Williams death a sad reminder

ROBIN Williams touched many lives with his quick wit and gift of being able to make others laugh.

Indeed generations have watched many characters come to life on our screens as Williams went from strength to strength as an entertainer.

Even those who perhaps didn't like his movies could acknowledge Williams' talent.

There is no doubt the world this week lost a true entertainer. Someone who made others smile.

But at the same time, Williams had his own inner struggle - and he was not alone.

As we grieved his death, at least seven Australians would have taken their own lives.

Suicide is the leading cause of death for Australians aged between 15 and 44 years.

Lifeline reports that deaths by suicide have reached a 10 year peak and men account for three out of every five deaths. They are least likely to seek help.

For every person who dies through suicide, at least 30 others will attempt to take their own lives - equating to about 200 attempts per day, or one every 10 minutes.

Statistics always make for dry reading - but if ever there was a number to pay attention to it's this: 2535. That is how many people took their own lives in Australia in 2012. In 2010, that number was 2361.

Yesterday Williams' wife Susan Schneider wrote 'I lost my husband and my best friend, while the world lost one of its most beloved artists and beautiful human beings. I am utterly heartbroken'. 

For every one of the 2535 people who died from suicide in 2012, and every person who has died from suicide since, there are families, friends and communities who can so deeply relate to those words.

Those most at risk of suicide are people with a history of trying to take their own lives, depression, psychotic illness, eating disorders or drug and alcohol abuse problems.

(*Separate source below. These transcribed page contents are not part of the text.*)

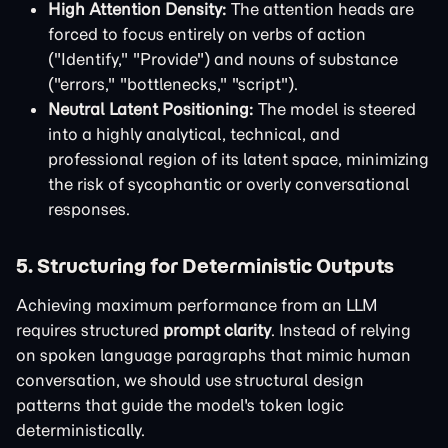
High Attention Density:
The attention heads are
forced to focus entirely on verbs of action
("Identify," "Provide") and nouns of substance
("errors," "bottlenecks," "script").
Neutral Latent Positioning:
The model is steered
into a highly analytical, technical, and
professional region of its latent space, minimizing
the risk of sycophantic or overly conversational
responses.
5. Structuring for Deterministic Outputs
Achieving maximum performance from an LLM
requires structured
prompt clarity
. Instead of relying
on spoken language paragraphs that mimic human
conversation, we should use structural design
patterns that guide the model's token logic
deterministically.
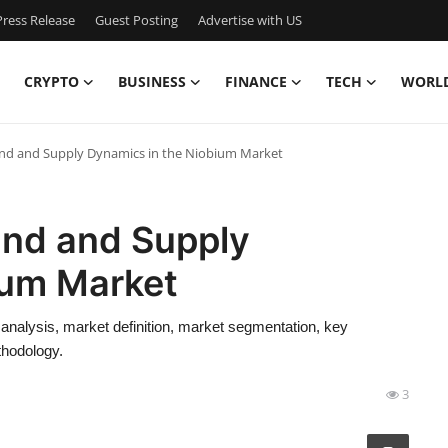
ress Release
Guest Posting
Advertise with US
CRYPTO
BUSINESS
FINANCE
TECH
WORL
and and Supply Dynamics in the Niobium Market
and and Supply
ium Market
 analysis, market definition, market segmentation, key
thodology.
3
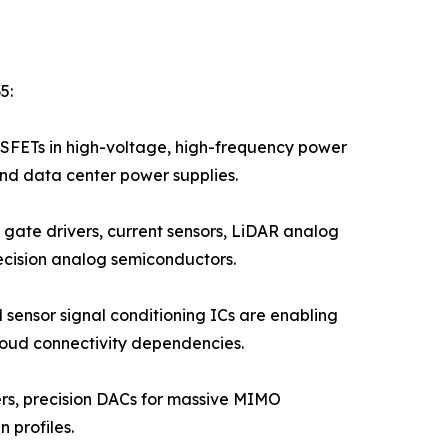
5:
FETs in high-voltage, high-frequency power
and data center power supplies.
gate drivers, current sensors, LiDAR analog
ecision analog semiconductors.
 sensor signal conditioning ICs are enabling
loud connectivity dependencies.
iers, precision DACs for massive MIMO
 profiles.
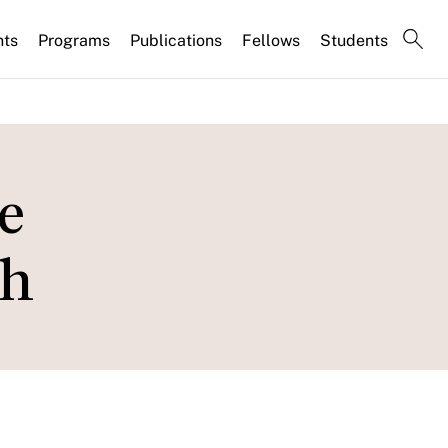
nts
Programs
Publications
Fellows
Students
e
th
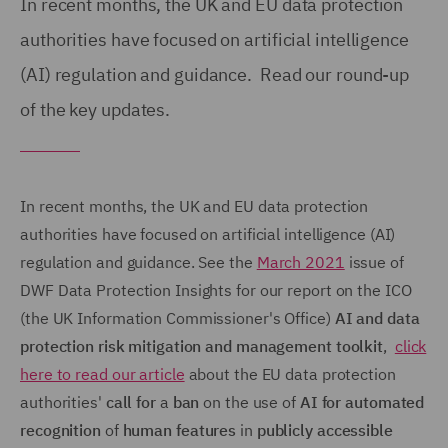
In recent months, the UK and EU data protection
authorities have focused on artificial intelligence
(AI) regulation and guidance. Read our round-up
of the key updates.
In recent months, the UK and EU data protection
authorities have focused on artificial intelligence (AI)
regulation and guidance. See the
March 2021
issue of
DWF Data Protection Insights for our report on the ICO
(the UK Information Commissioner's Office)
AI and data
protection risk mitigation and management toolkit
,
click
here to read our article
about the EU data protection
authorities'
call for
a
ban
on the use of
AI for automated
recognition
of
human features
in
publicly accessible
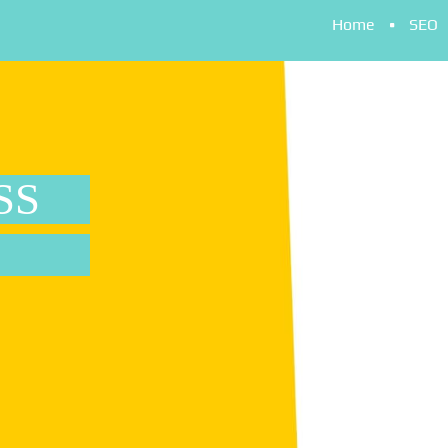
Home
SEO
SS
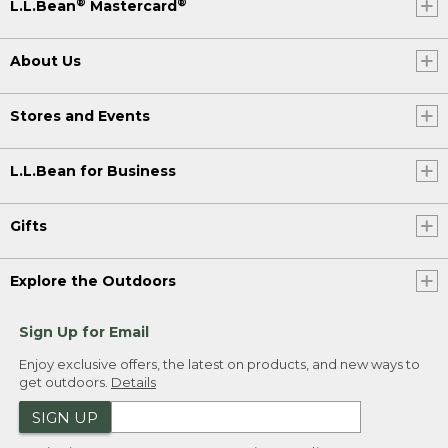
®
®
L.L.Bean
Mastercard
About Us
Stores and Events
L.L.Bean for Business
Gifts
Explore the Outdoors
Sign Up for Email
Enjoy exclusive offers, the latest on products, and new ways to
get outdoors.
Details
SIGN UP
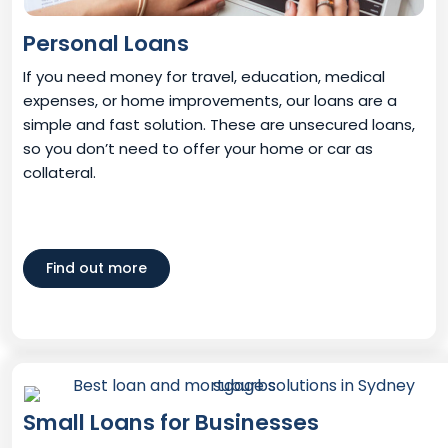
Personal Loans
If you need money for travel, education, medical
expenses, or home improvements, our loans are a
simple and fast solution. These are unsecured loans,
so you don’t need to offer your home or car as
collateral.
Find out more
Small Loans for Businesses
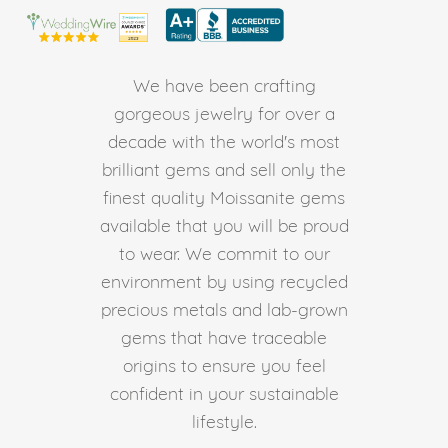
We have been crafting
gorgeous jewelry for over a
decade with the world's most
brilliant gems and sell only the
finest quality Moissanite gems
available that you will be proud
to wear. We commit to our
environment by using recycled
precious metals and lab-grown
gems that have traceable
origins to ensure you feel
confident in your sustainable
lifestyle.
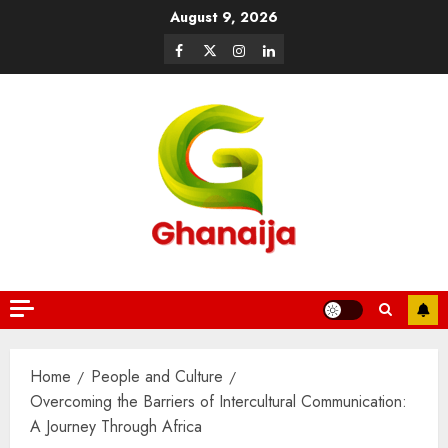
August 9, 2026
Home
People and Culture
Overcoming the Barriers of Intercultural Communication:
A Journey Through Africa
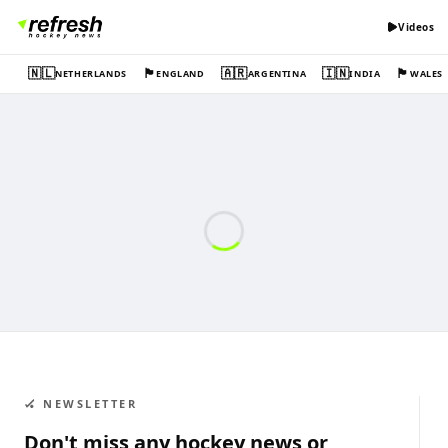
Videos
🇳🇱
🏴󠁧󠁢󠁥󠁮󠁧󠁿
🇦🇷
🇮🇳
🏴󠁧󠁢󠁷󠁬󠁳󠁿
NETHERLANDS
ENGLAND
ARGENTINA
INDIA
WALES
🏑 NEWSLETTER
Don't miss any hockey news or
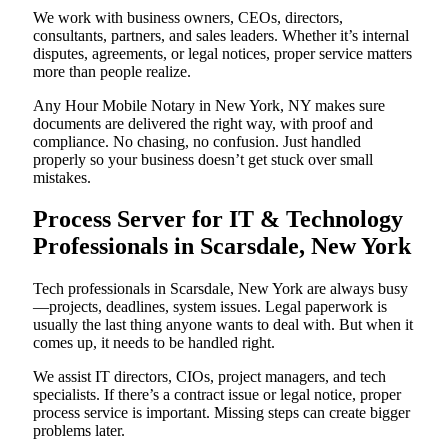
We work with business owners, CEOs, directors,
consultants, partners, and sales leaders. Whether it’s internal
disputes, agreements, or legal notices, proper service matters
more than people realize.
Any Hour Mobile Notary in New York, NY makes sure
documents are delivered the right way, with proof and
compliance. No chasing, no confusion. Just handled
properly so your business doesn’t get stuck over small
mistakes.
Process Server for IT & Technology
Professionals in Scarsdale, New York
Tech professionals in Scarsdale, New York are always busy
—projects, deadlines, system issues. Legal paperwork is
usually the last thing anyone wants to deal with. But when it
comes up, it needs to be handled right.
We assist IT directors, CIOs, project managers, and tech
specialists. If there’s a contract issue or legal notice, proper
process service is important. Missing steps can create bigger
problems later.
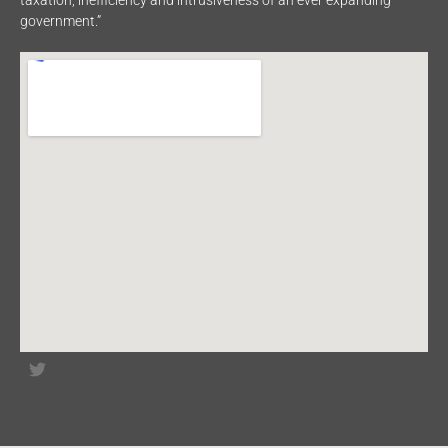
taxation, inefficiency and intrusiveness of an ever expanding
government.”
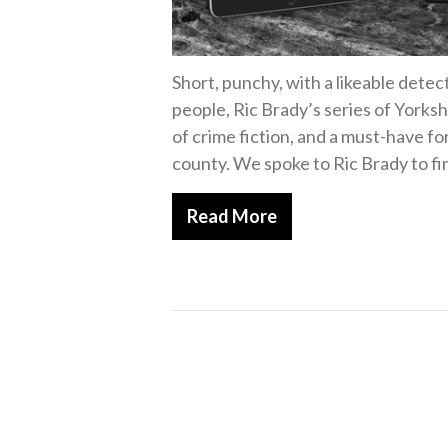
Short, punchy, with a likeable detec
people, Ric Brady’s series of Yorks
of crime fiction, and a must-have fo
county. We spoke to Ric Brady to fi
Read More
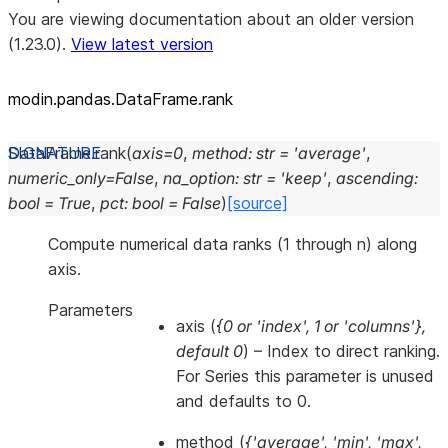
You are viewing documentation about an older version
(1.23.0).
View latest version
modin.pandas.DataFrame.rank
DataFrame.
rank
(
axis
=
0
,
method
:
str
=
'average'
,
numeric_only
=
False
,
na_option
:
str
=
'keep'
,
ascending
:
bool
=
True
,
pct
:
bool
=
False
)
[source]
Compute numerical data ranks (1 through n) along
axis.
Parameters
axis
(
{0
or
'index'
,
1
or
'columns'}
,
default 0
) – Index to direct ranking.
For Series this parameter is unused
and defaults to 0.
method
(
{'average'
,
'min'
,
'max'
,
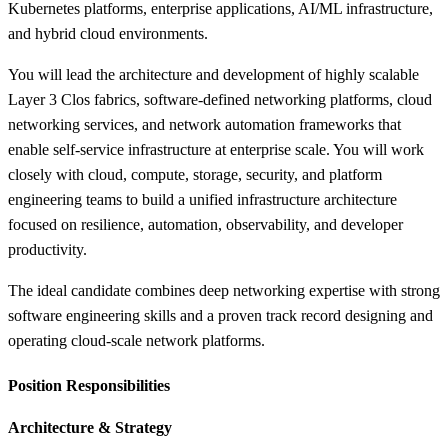
Kubernetes platforms, enterprise applications, AI/ML infrastructure,
and hybrid cloud environments.
You will lead the architecture and development of highly scalable
Layer 3 Clos fabrics, software-defined networking platforms, cloud
networking services, and network automation frameworks that
enable self-service infrastructure at enterprise scale. You will work
closely with cloud, compute, storage, security, and platform
engineering teams to build a unified infrastructure architecture
focused on resilience, automation, observability, and developer
productivity.
The ideal candidate combines deep networking expertise with strong
software engineering skills and a proven track record designing and
operating cloud-scale network platforms.
Position Responsibilities
Architecture &
Strategy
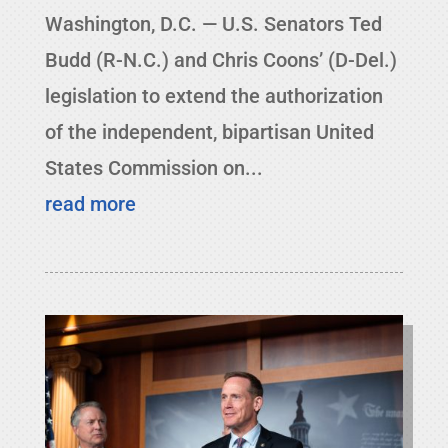
Washington, D.C. — U.S. Senators Ted
Budd (R-N.C.) and Chris Coons’ (D-Del.)
legislation to extend the authorization
of the independent, bipartisan United
States Commission on...
read more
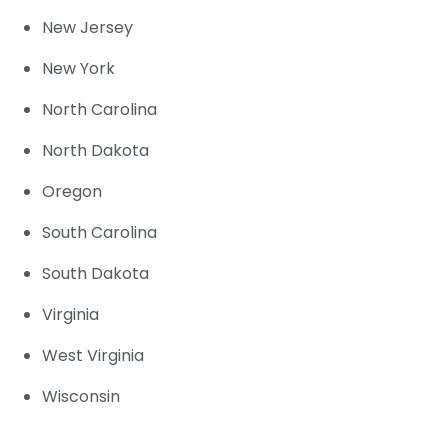
New Jersey
New York
North Carolina
North Dakota
Oregon
South Carolina
South Dakota
Virginia
West Virginia
Wisconsin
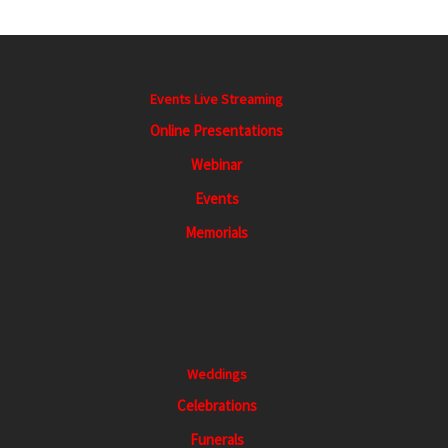
Events Live Streaming
Online Presentations
Webinar
Events
Memorials
Weddings
Celebrations
Funerals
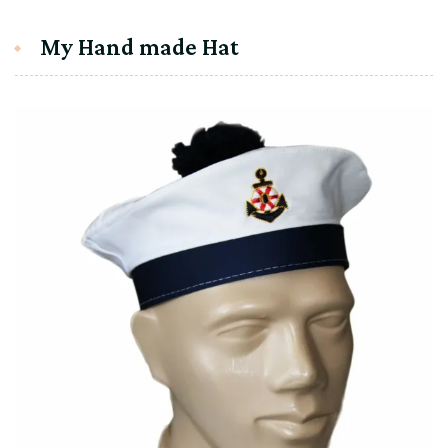
My Hand made Hat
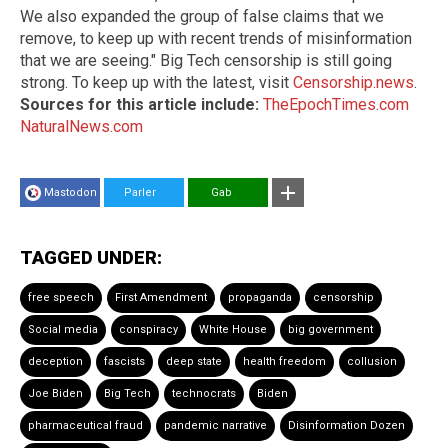
We also expanded the group of false claims that we
remove, to keep up with recent trends of misinformation
that we are seeing." Big Tech censorship is still going
strong. To keep up with the latest, visit
Censorship.news
.
Sources for this article include:
TheEpochTimes.com
NaturalNews.com
Mastodon
Parler
Gab
TAGGED UNDER:
free speech
First Amendment
propaganda
censorship
Social media
conspiracy
White House
big government
deception
fascists
deep state
health freedom
collusion
Joe Biden
Big Tech
technocrats
Biden
pharmaceutical fraud
pandemic narrative
Disinformation Dozen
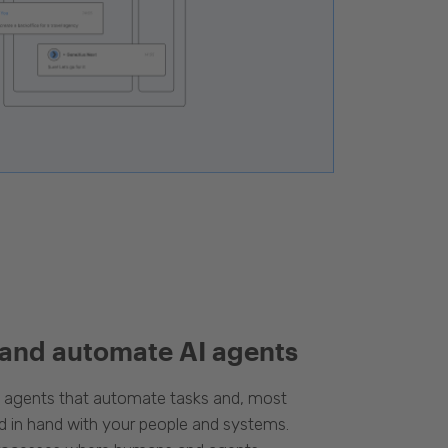
 and automate AI agents
d agents that automate tasks and, most
d in hand with your people and systems.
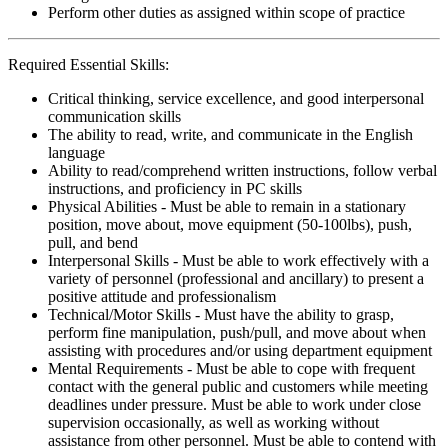
Perform other duties as assigned within scope of practice
Required Essential Skills:
Critical thinking, service excellence, and good interpersonal
communication skills
The ability to read, write, and communicate in the English
language
Ability to read/comprehend written instructions, follow verbal
instructions, and proficiency in PC skills
Physical Abilities - Must be able to remain in a stationary
position, move about, move equipment (50-100lbs), push,
pull, and bend
Interpersonal Skills - Must be able to work effectively with a
variety of personnel (professional and ancillary) to present a
positive attitude and professionalism
Technical/Motor Skills - Must have the ability to grasp,
perform fine manipulation, push/pull, and move about when
assisting with procedures and/or using department equipment
Mental Requirements - Must be able to cope with frequent
contact with the general public and customers while meeting
deadlines under pressure. Must be able to work under close
supervision occasionally, as well as working without
assistance from other personnel. Must be able to contend with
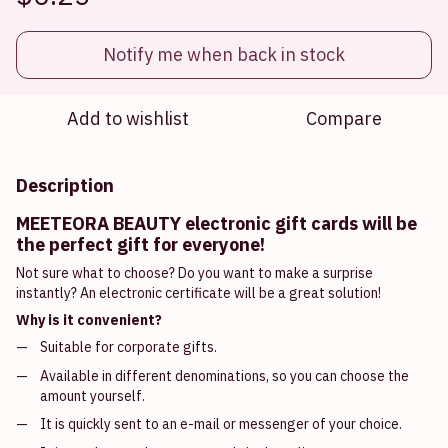
Notify me when back in stock
Add to wishlist
Compare
Description
MEETEORA BEAUTY electronic gift cards will be
the perfect gift for everyone!
Not sure what to choose? Do you want to make a surprise
instantly? An electronic certificate will be a great solution!
Why is it convenient?
Suitable for corporate gifts.
Available in different denominations, so you can choose the
amount yourself.
It is quickly sent to an e-mail or messenger of your choice.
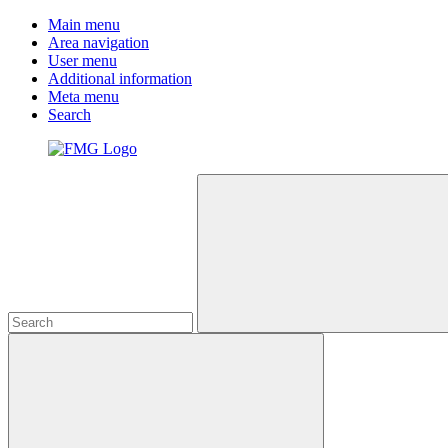
Main menu
Area navigation
User menu
Additional information
Meta menu
Search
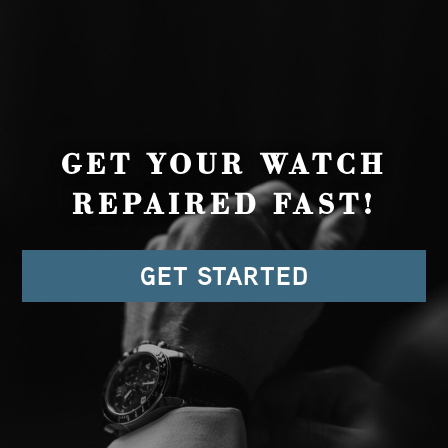
GET YOUR WATCH
REPAIRED FAST!
GET STARTED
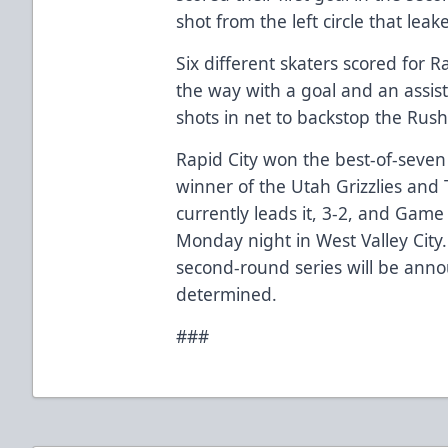
shot from the left circle that lea
Six different skaters scored for R
the way with a goal and an assist
shots in net to backstop the Rush
Rapid City won the best-of-seven
winner of the Utah Grizzlies and T
currently leads it, 3-2, and Game
Monday night in West Valley City.
second-round series will be anno
determined.
###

Depression will affect one in seven Australians during their lifetime. It can leave many feeling isolated, alone and feeling they have nowhere to turn.

We each have a role to play in helping to prevent deaths by suicide. We need to keep talking, recognising changing behaviours and moods. 

There is some great work being done in our community by groups such as the Suicide Prevention Awareness Network and HALT.

HALT formed when Jeremy Forbes and a group of friends recognised a need to raise awareness about anxiety, depression and well-being in the tradie community.

The goal is to get tradies talking to each other; looking out for each other.

Lifeline offers some helpful advice on how to look out for people you care about and those you think might be considering suicide.

It also offers guidance for those with suicidal thoughts. It is thought about 1000 people think of suicide daily, with abut 250 people making a suicide plan - but most who consider suicide are able to find a way through their crisis.

We need to all find a way to reach out to those who believe they can't find that way through.